Wie Greenpeace berichtet, sind Sensorensysteme des deutschen Rüstungsherstellers Hensoldt in türkischen Drohnen (Typ Bayraktar TB2) verbaut. Diese Drohnen werden laut Greenpeace weltweit in Krisenregionen eingesetzt.

Das belege eine Greenpeace-Recherche. Demnach hätten Auswertungen von Dokumenten sowie von Bild- und Videomaterial gezeigt, dass das autoritäre Regime in Turkmenistan mit den türkischen Drohnen und dem darin verbauten deutschen Sensorensystem vom Typ Argos II ausgestattet sei. Dieses Sensorensystem werde von Hensoldt Optronics Pty, einem 70-prozentigen Tochterunternehmen der deutschen Hensoldt AG, in Südafrika produziert und von dort an die Türkei geliefert. Neben Turkmenistan gebe es derzeit laut türkischen Herstellerangaben noch eine ganze Reihe anderer ernsthafter Interessenten und Abnehmer, darunter weitere autoritäre Staaten, so Greenpeace.

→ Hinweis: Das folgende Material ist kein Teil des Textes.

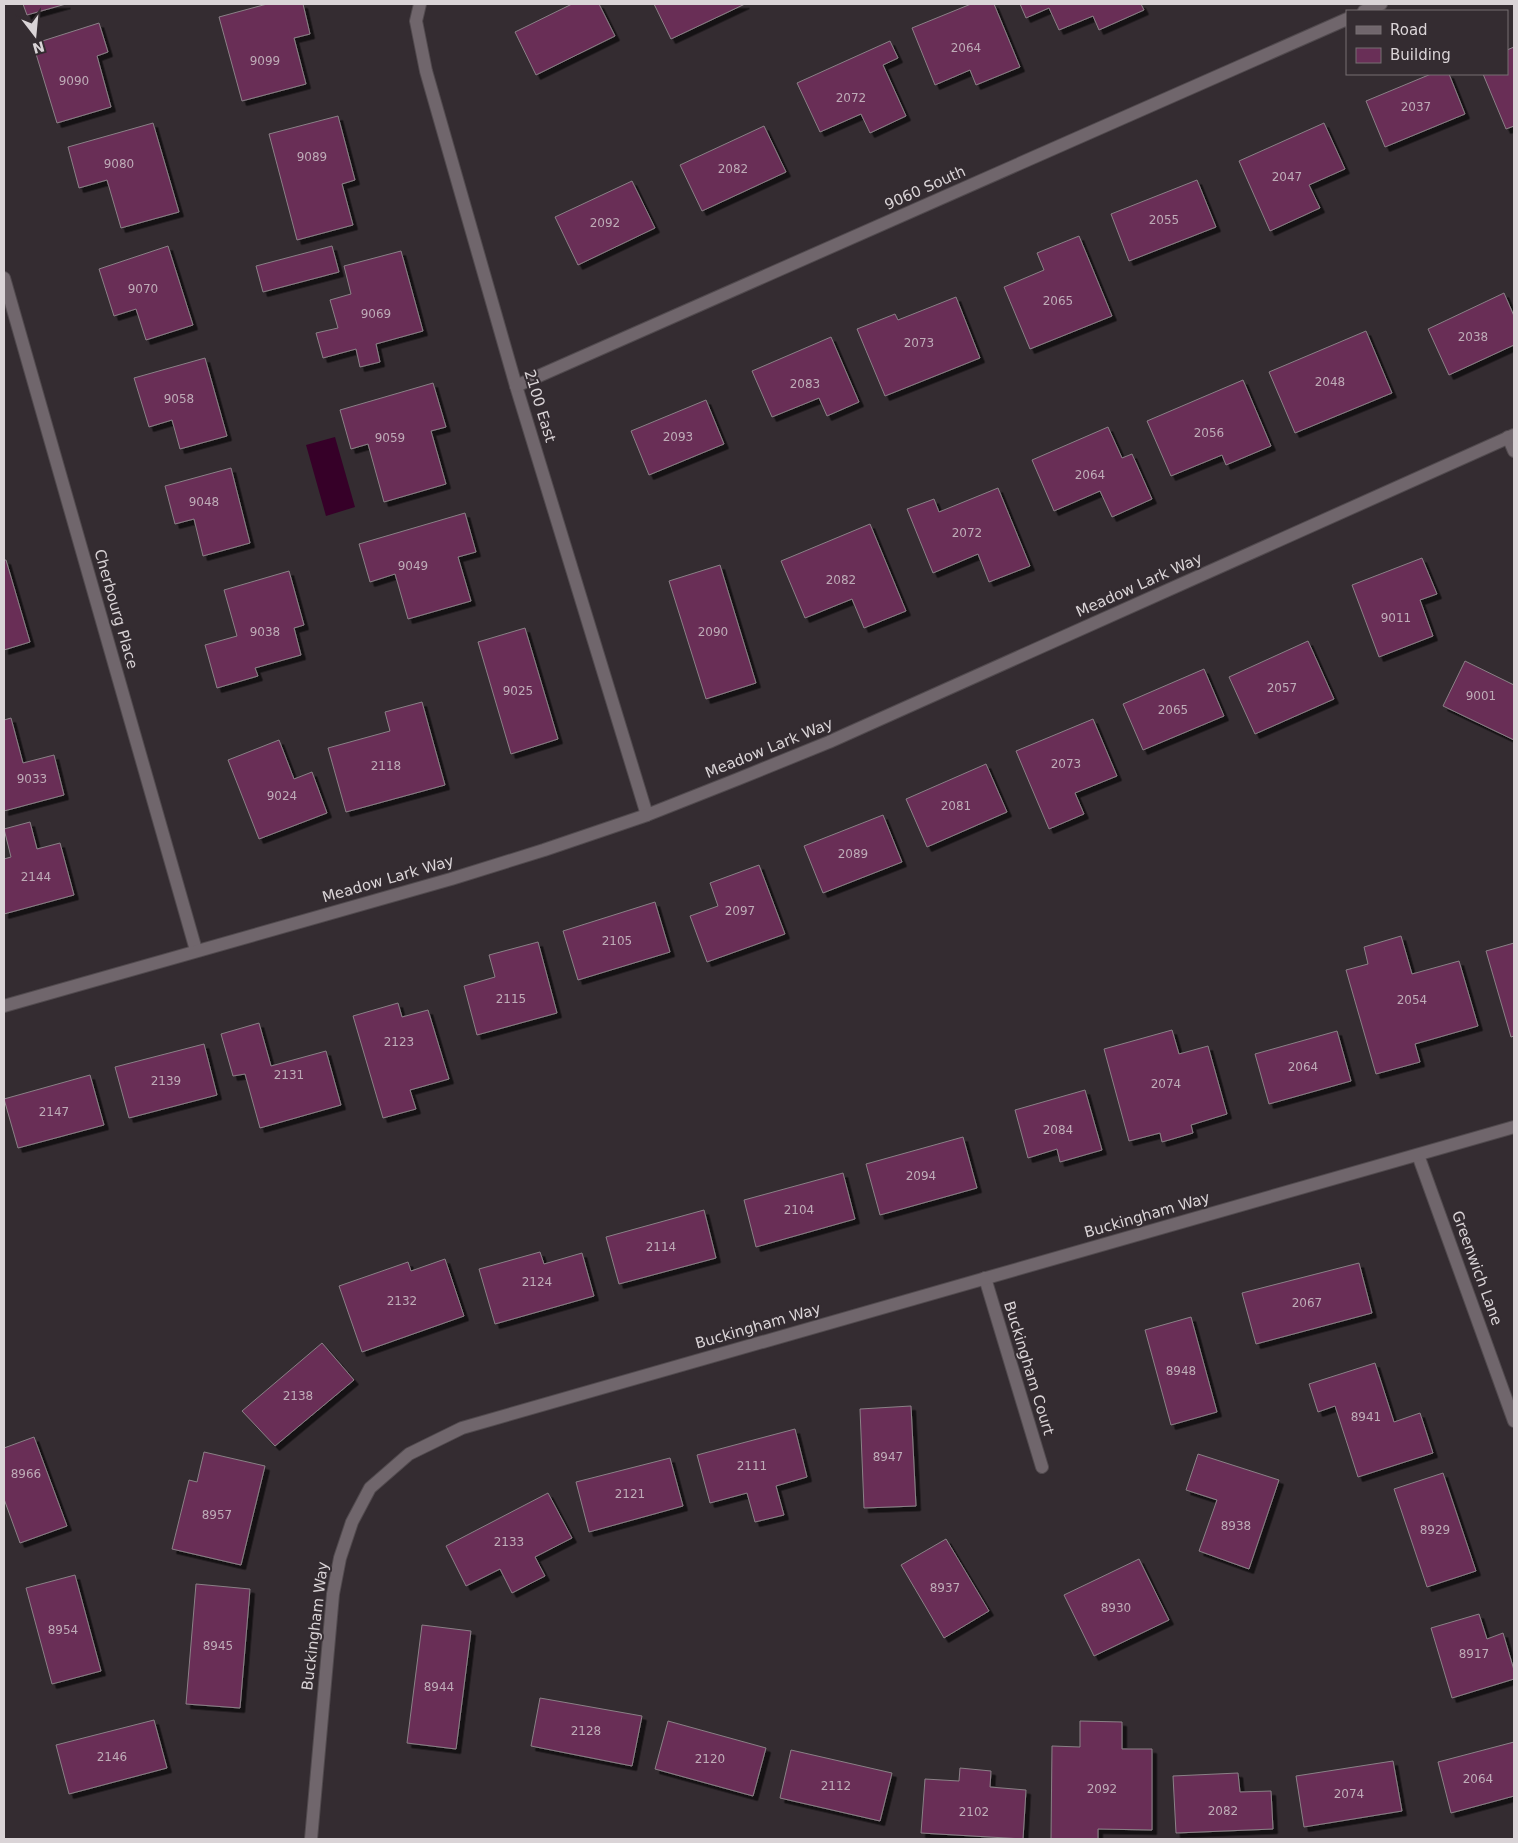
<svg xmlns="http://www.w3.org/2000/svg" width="1518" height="1843" viewBox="0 0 1518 1843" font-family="'DejaVu Sans',sans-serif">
  <defs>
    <filter id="shadow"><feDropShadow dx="4.5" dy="4.5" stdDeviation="0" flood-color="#0009"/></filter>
  </defs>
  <rect width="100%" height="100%" fill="#342c31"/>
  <!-- water -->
  <polygon fill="#360028" points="335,437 355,507 326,516 306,445"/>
  <!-- building -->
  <g fill="#692f57" stroke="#8a8086" filter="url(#shadow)">
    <polygon points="23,4 66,4 27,15"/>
    <polygon points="267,4 303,4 310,34 294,38 306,84 242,101 219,17"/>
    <polygon points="572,4 599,4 615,36 536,75 515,32"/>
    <polygon points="654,4 745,4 671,39"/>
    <polygon points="971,4 994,4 1020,67 976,85 970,70 935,85 912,28"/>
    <polygon points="1020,4 1141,4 1144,10 1099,30 1093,16 1059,30 1049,8 1026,18"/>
    <polygon points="99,23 108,52 97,56 111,107 57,123 33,44"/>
    <polygon points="890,41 898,58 883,65 906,116 870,133 861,114 820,132 797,83"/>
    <polygon points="1514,47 1514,126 1506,129 1483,74 1507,74 1507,50"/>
    <polygon points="1431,74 1449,74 1465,114 1385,147 1366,101"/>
    <polygon points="338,116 355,180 342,184 353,225 297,240 269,134"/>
    <polygon points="153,123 179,212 121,228 107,180 79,188 68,147"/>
    <polygon points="1324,123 1345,169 1309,185 1320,208 1270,231 1239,161"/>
    <polygon points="764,126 786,172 702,211 680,165"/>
    <polygon points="1197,180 1216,227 1129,261 1111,214"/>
    <polygon points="632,181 655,228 578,265 555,217"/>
    <polygon points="1079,236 1112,316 1030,349 1004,287 1044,270 1037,253"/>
    <polygon points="168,246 193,325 146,340 136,309 114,316 99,269"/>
    <polygon points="332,246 339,272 263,292 256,266"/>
    <polygon points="401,251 423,331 376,344 380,362 360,367 356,349 323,358 316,333 338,328 330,300 351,294 344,266"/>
    <polygon points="1504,293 1514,316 1514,345 1449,375 1428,329"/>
    <polygon points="956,297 980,358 885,396 857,329 895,314 898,320"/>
    <polygon points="1366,331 1392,393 1295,433 1269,372"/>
    <polygon points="831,337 859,402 827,416 819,398 772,417 752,371"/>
    <polygon points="205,358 227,436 180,449 172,420 149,427 134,378"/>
    <polygon points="1243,380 1271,446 1226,465 1222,455 1171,476 1147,421"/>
    <polygon points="433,383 446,427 431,431 446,484 384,502 368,444 351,449 340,410"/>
    <polygon points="706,400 724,444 649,475 631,431"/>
    <polygon points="1108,427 1122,458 1132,454 1152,499 1112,517 1100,491 1054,511 1032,460"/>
    <polygon points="231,468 250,543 203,556 194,519 175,524 165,486"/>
    <polygon points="998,488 1030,566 989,582 978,554 933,573 907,509 934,499 939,512"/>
    <polygon points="465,513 476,552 458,557 471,601 408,619 395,574 370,582 359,544"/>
    <polygon points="870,524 906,611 864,628 852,599 805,618 781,561"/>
    <polygon points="1422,558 1437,594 1420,600 1433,636 1379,657 1352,585"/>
    <polygon points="4,560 6,560 30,642 4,650"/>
    <polygon points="720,565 756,683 706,699 669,581"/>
    <polygon points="289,571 304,625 294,628 301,655 255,668 258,676 217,688 205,645 237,636 224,590"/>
    <polygon points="525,628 558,739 511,754 478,642"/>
    <polygon points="1308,641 1334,699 1255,734 1229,677"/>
    <polygon points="1465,661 1514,685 1514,740 1443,706"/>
    <polygon points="1204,669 1224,716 1143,750 1123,704"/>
    <polygon points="422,702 445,785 346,812 328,748 390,731 385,712"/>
    <polygon points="11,718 23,763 54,755 64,795 4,811 4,720"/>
    <polygon points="1093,719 1117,776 1075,793 1084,814 1049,829 1016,751"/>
    <polygon points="279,740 294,779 312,772 327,813 259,839 228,760"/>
    <polygon points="986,764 1007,812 927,847 906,799"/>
    <polygon points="883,815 902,862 823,893 804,846"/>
    <polygon points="30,822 37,849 60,843 74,895 4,914 4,859 11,857 4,829"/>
    <polygon points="759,865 785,934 707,962 690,916 718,906 710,883"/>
    <polygon points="655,902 670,952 578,980 563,931"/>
    <polygon points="1401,936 1412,974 1459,961 1478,1026 1415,1044 1420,1062 1376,1074 1346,970 1368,964 1364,947"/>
    <polygon points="538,942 557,1013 477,1035 464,986 495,977 489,955"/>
    <polygon points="1514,943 1514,1036 1511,1037 1486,951"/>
    <polygon points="398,1003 402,1017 428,1010 449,1079 410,1090 416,1109 383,1118 353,1016"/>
    <polygon points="259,1023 271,1066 326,1051 341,1105 260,1128 245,1074 233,1076 221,1034"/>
    <polygon points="1172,1030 1179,1054 1208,1046 1227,1114 1191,1125 1193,1133 1162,1142 1160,1133 1129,1141 1104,1049"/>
    <polygon points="1337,1031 1351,1081 1269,1104 1255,1054"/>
    <polygon points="204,1044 217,1095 129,1118 115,1067"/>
    <polygon points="90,1075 104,1125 18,1148 4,1099"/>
    <polygon points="1085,1090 1102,1150 1060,1162 1057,1149 1028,1158 1015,1110"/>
    <polygon points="963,1137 977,1188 880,1215 866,1164"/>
    <polygon points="843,1173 855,1219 756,1247 744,1200"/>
    <polygon points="704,1210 716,1258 619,1284 606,1237"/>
    <polygon points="540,1252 544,1264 582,1253 594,1296 495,1324 479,1269"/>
    <polygon points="445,1259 464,1316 362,1352 339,1286 408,1262 411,1271"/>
    <polygon points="1359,1263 1372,1313 1256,1344 1242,1293"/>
    <polygon points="1191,1317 1217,1412 1171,1425 1145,1330"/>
    <polygon points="322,1343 354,1380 275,1446 242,1411"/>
    <polygon points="1375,1363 1394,1422 1420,1413 1433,1453 1358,1477 1335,1406 1318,1412 1309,1384"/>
    <polygon points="911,1406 916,1506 864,1508 860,1409"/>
    <polygon points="795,1429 807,1477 776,1486 784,1515 755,1522 747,1493 710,1503 697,1455"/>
    <polygon points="34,1437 67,1526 20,1543 4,1499 4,1448"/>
    <polygon points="204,1452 265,1466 241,1565 172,1549 189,1480 197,1482"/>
    <polygon points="1198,1454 1279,1480 1249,1569 1199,1551 1217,1500 1186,1490"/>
    <polygon points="670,1458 683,1506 589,1532 576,1482"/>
    <polygon points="1443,1473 1476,1571 1427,1587 1394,1489"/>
    <polygon points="548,1493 572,1538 535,1557 545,1576 512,1593 500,1569 466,1586 446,1546"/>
    <polygon points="946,1539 989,1611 944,1638 901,1565"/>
    <polygon points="1139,1559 1169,1620 1094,1656 1064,1595"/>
    <polygon points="75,1575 101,1671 52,1684 26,1588"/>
    <polygon points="196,1584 250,1589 240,1708 186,1704"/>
    <polygon points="1479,1614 1487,1639 1503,1633 1514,1670 1514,1679 1452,1698 1431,1628"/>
    <polygon points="422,1625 471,1631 456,1749 407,1743"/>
    <polygon points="540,1698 642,1716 632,1766 531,1746"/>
    <polygon points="154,1720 167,1768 69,1794 56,1745"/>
    <polygon points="668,1721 766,1748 753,1796 655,1769"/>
    <polygon points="1080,1721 1122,1722 1122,1749 1152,1749 1152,1830 1098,1829 1098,1839 1051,1839 1052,1746 1080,1747"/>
    <polygon points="1514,1742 1514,1796 1451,1813 1438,1762"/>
    <polygon points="791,1750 892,1773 880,1821 780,1798"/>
    <polygon points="1393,1761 1402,1811 1304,1827 1296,1776"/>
    <polygon points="960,1768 991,1771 990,1787 1026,1790 1023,1839 921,1833 925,1779 959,1781"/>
    <polygon points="1238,1773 1240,1792 1271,1791 1273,1829 1176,1833 1173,1776"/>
  </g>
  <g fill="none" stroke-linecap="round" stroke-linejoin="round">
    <defs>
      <g id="minor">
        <polyline points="420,4 416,21 426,71 516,386 647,815"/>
        <polyline points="1364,11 1381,4"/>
        <polyline points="4,278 196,950"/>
        <polyline points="516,386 1347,19"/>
        <polyline points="1508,437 1514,451"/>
        <polyline points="4,1006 451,879 544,850 647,815 738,779 829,742 1514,435"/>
        <polyline points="1418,1155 1514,1421"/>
        <polyline points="985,1278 1042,1467"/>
        <polyline points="311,1839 333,1594 340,1558 352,1522 370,1488 409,1454 462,1428 1514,1127"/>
      </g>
    </defs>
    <!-- minor casing -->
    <use href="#minor" stroke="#514a4e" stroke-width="14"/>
    <!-- minor -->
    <use href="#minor" stroke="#70666c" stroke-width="12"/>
  </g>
  <g text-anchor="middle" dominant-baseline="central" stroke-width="4" stroke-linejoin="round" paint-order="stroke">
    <!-- number labels -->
    <g font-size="12" fill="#beabb7">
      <text x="966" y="48">2064</text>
      <text x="265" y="61">9099</text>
      <text x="74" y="81">9090</text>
      <text x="851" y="98">2072</text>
      <text x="1416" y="107">2037</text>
      <text x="312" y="157">9089</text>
      <text x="119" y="164">9080</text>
      <text x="733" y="169">2082</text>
      <text x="1287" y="177">2047</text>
      <text x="1164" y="220">2055</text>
      <text x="605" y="223">2092</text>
      <text x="143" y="289">9070</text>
      <text x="1058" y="301">2065</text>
      <text x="376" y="314">9069</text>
      <text x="1473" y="337">2038</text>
      <text x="919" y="343">2073</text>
      <text x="1330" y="382">2048</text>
      <text x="805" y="384">2083</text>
      <text x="179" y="399">9058</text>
      <text x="1209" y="433">2056</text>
      <text x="678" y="437">2093</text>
      <text x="390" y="438">9059</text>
      <text x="1090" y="475">2064</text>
      <text x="204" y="502">9048</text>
      <text x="967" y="533">2072</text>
      <text x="413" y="566">9049</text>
      <text x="841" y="580">2082</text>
      <text x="1396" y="618">9011</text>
      <text x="265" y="632">9038</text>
      <text x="713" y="632">2090</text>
      <text x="1282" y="688">2057</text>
      <text x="518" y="691">9025</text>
      <text x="1481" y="696">9001</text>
      <text x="1173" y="710">2065</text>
      <text x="1066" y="764">2073</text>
      <text x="386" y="766">2118</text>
      <text x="32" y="779">9033</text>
      <text x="282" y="796">9024</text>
      <text x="956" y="806">2081</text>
      <text x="853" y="854">2089</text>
      <text x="36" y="877">2144</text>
      <text x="740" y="911">2097</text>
      <text x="617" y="941">2105</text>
      <text x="511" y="999">2115</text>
      <text x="1412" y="1000">2054</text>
      <text x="399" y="1042">2123</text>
      <text x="1303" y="1067">2064</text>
      <text x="289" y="1075">2131</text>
      <text x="166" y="1081">2139</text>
      <text x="1166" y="1084">2074</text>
      <text x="54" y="1112">2147</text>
      <text x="1058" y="1130">2084</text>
      <text x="921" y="1176">2094</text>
      <text x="799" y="1210">2104</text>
      <text x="661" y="1247">2114</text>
      <text x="537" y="1282">2124</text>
      <text x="402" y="1301">2132</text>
      <text x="1307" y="1303">2067</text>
      <text x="1181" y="1371">8948</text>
      <text x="298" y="1396">2138</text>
      <text x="1366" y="1417">8941</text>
      <text x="888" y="1457">8947</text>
      <text x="752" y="1466">2111</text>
      <text x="26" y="1474">8966</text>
      <text x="630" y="1494">2121</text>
      <text x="217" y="1515">8957</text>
      <text x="1236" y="1526">8938</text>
      <text x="1435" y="1530">8929</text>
      <text x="509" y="1542">2133</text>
      <text x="945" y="1588">8937</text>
      <text x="1116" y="1608">8930</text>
      <text x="63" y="1630">8954</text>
      <text x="218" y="1646">8945</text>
      <text x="1474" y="1654">8917</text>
      <text x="439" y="1687">8944</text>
      <text x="586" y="1731">2128</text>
      <text x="112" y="1757">2146</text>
      <text x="710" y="1759">2120</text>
      <text x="1478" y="1779">2064</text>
      <text x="836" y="1786">2112</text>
      <text x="1102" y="1789">2092</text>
      <text x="1349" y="1794">2074</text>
      <text x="1223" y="1811">2082</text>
      <text x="974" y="1812">2102</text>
    </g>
    <!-- street labels -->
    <g font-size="15" fill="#dad4d7" stroke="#342c31">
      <text transform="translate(925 188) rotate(-24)">9060 South</text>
      <text transform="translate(540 406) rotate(73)">2100 East</text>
      <text transform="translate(1139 585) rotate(-24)">Meadow Lark Way</text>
      <text transform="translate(116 609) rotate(74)">Cherbourg Place</text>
      <text transform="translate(769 748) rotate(-22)">Meadow Lark Way</text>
      <text transform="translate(388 879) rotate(-16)">Meadow Lark Way</text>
      <text transform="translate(1147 1215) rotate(-16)">Buckingham Way</text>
      <text transform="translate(1477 1268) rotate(70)">Greenwich Lane</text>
      <text transform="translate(758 1326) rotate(-16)">Buckingham Way</text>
      <text transform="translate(1029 1368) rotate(73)">Buckingham Court</text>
      <text transform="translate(315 1626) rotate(-83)">Buckingham Way</text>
    </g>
  </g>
  <!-- border -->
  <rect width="1518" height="1843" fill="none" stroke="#dad4d7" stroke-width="10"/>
  <!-- legend -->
  <rect x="1346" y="10" width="162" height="65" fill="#342c31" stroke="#766f73"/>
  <rect x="1356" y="26" width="25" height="8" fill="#70666c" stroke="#766f73"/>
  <text x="1390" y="35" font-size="15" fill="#dad4d7">Road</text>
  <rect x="1356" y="48" width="25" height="15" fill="#692f57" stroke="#766f73"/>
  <text x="1390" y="60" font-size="15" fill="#dad4d7">Building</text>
  <!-- north arrow -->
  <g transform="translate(35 35) rotate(164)" stroke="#342c31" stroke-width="4" paint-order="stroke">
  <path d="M0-4L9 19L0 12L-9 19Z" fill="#dad4d7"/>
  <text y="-8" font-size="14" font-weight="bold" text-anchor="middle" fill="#dad4d7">N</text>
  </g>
</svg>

Greenpeace fordert daher von der neuen Bundesregierung ein Verbot von Rüstungsexporten in Länder außerhalb von EU und Nato sowie in Länder, die Menschenrechte systematisch verletzen. Darunter falle auch ein Rüstungsexportverbot von Tochterfirmen deutscher Rüstungskonzerne in Krisen- und Kriegsgebiete. „Das im Koalitionsvertrag angekündigte Rüstungsexportkontrollgesetz müsse nicht nur schnell kommen, sondern es müsse so scharf und präzise sein, dass derartige Praktiken künftig ausgeschlossen sind”, erklärte Greenpeace-Abrüstungsexperte Alexander Lurz.